湊は心の中で「うるさいわい」と言っておいた。恐らく平文はそんな事は言わないだろう。
「はー暖かいなぁ。体がまだ夏の気持ちでいるからめちゃくちゃ冷えるな」
「そうですね。あっちは本当に暑かったです。湊様、取り敢えずお食事になさいますか?」
「そうしましょうか。何したら良いですか?」
「お掛けになってお待ちください!」
「いやぁ……そう言うわけにも……」
「良いですから!行って行って!」
リリーに厄介払いされ、湊は渋々ソファに座った。字も読めなければテレビもないので、囲炉裏暖炉の火を眺めるくらいしかできない。
(……暇だな)
手持ち無沙汰にリリーを眺めていると、何かを切り始め、それを終えるとミニキッチンの上の戸棚に背を伸ばして皿とグラスを出そうとした。

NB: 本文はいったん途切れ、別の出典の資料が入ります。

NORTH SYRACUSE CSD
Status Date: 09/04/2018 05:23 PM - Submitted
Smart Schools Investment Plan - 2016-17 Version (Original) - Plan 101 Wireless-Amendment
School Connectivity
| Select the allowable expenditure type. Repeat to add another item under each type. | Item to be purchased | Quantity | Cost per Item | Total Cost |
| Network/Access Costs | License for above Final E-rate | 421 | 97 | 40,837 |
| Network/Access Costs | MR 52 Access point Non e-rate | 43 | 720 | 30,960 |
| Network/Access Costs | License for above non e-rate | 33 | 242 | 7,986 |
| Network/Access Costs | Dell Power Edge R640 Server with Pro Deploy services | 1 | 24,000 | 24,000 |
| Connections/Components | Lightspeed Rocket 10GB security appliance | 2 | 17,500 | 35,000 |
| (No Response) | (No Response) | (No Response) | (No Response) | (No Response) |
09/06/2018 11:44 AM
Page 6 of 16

よっこらせ、と声を上げ――おっさん臭いなと自嘲しつつ――それを取ってやった。
「あ!湊様はお座り下さい!」
「はは、じゃ、これだけね」
何か新婚ぽい気がするなと思い、すぐにぷるぷると頭を振った。
気楽にそんな事を考えている場合ではない。
一度あちらのことを考えてみる。
明日会社から連絡が来ても湊は出られない。最悪スマートフォンはあの直射日光に晒されてバッテリーが爆発しているかもしれない。
(……やめよ)
悪い想像ばかりが過ぎるので、湊は無心で火を眺めた。
そうしていると、リリーがスキレットに牛肉とカブを乗せて来た。
囲炉裏暖炉の周りを囲むカウンターに一度スキレットを置くと、ヤットコ鋏みで囲炉裏暖炉の中に立てかけられていた五徳を火の上に置き直す。
「うんしょ……」
五徳の上にスキレットを乗せると、囲炉裏暖炉のカウンターに一枚の紙を取り出し、もそもそと何か魔法陣を書いた。
「……大変そうですね?大丈夫ですか?」
「大丈夫ですよぉ。ピクルス作ります!」
魔法陣が書き上がり、仄かな光を放ち始めると適当な大きさに切られたパプリカが瓶に詰められたものを乗せた。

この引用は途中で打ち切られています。